Excerpt provided below:

There are stories to be told

I visit a nearby VA medical clinic occasionally as the need arises and for periodic checkups. While I was in the waiting room today, a total stranger about my age came out of the lab area to meet his wife. He made eye contact with me, and logically assuming that I was a US Vet, said, “Thank you for your service.”

I asked if he was in Vietnam, and he said from 1968-1969. When I extended my hand to him, he walked over and gave me, not a shake, but a hug. He said, “Isn’t it nice to be welcomed with praise instead of spit the way we once were?”

My lab number had been called, so I had to cut the encounter short, but I thanked him for his overtures. I wonder what he would have said if I had told him that my “service” consisted mostly of avoiding shit details and wondering just why the fuck we were sent to Vietnam in the first place and hoping it could be avoided in the future.

This isn’t the first time I have had a random, pleasant encounter with ex-military at the clinic. I could never be accused of being gregarious, but I certainly won’t turn my back on someone who wants to make a friend. There may be a million stories in the Naked VA Clinic and this has been one of them.

End of Excerpt provided.
Provided information below:

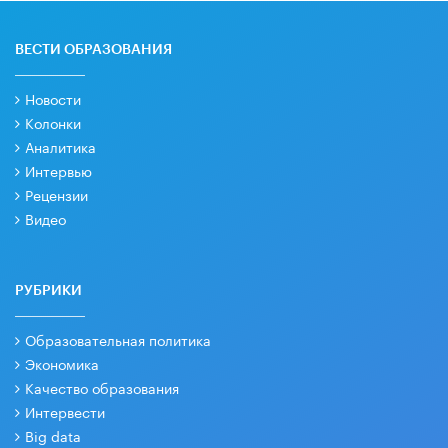
ВЕСТИ ОБРАЗОВАНИЯ
Новости
Колонки
Аналитика
Интервью
Рецензии
Видео
РУБРИКИ
Образовательная политика
Экономика
Качество образования
Интервести
Big data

End of Provided information.

> **Try it**
Write the next part of the piece about the stranger met in the VA clinic waiting room, starting right after its last sentence.

> **Answer area**
In spite of your “avoiding shit details, etc.,” thank you for your service.

Now that’s what I don’t understand. It’s nice to be thanked instead of spit upon, but I served in what I feel was a useless capacity, against my will, supposedly defending a country – and that’s a laugh all by itself. I was against the war, against the US involvement, and was merely covering my ass and trying not to get in trouble I couldn’t get out of. I was this close to going to Canada instead, but chickened out.

And I am confident there were many others, including an overwhelming majority of my outfit, who felt the same. In retrospect, we were right.

It’s hard to accept praise for something you didn’t do.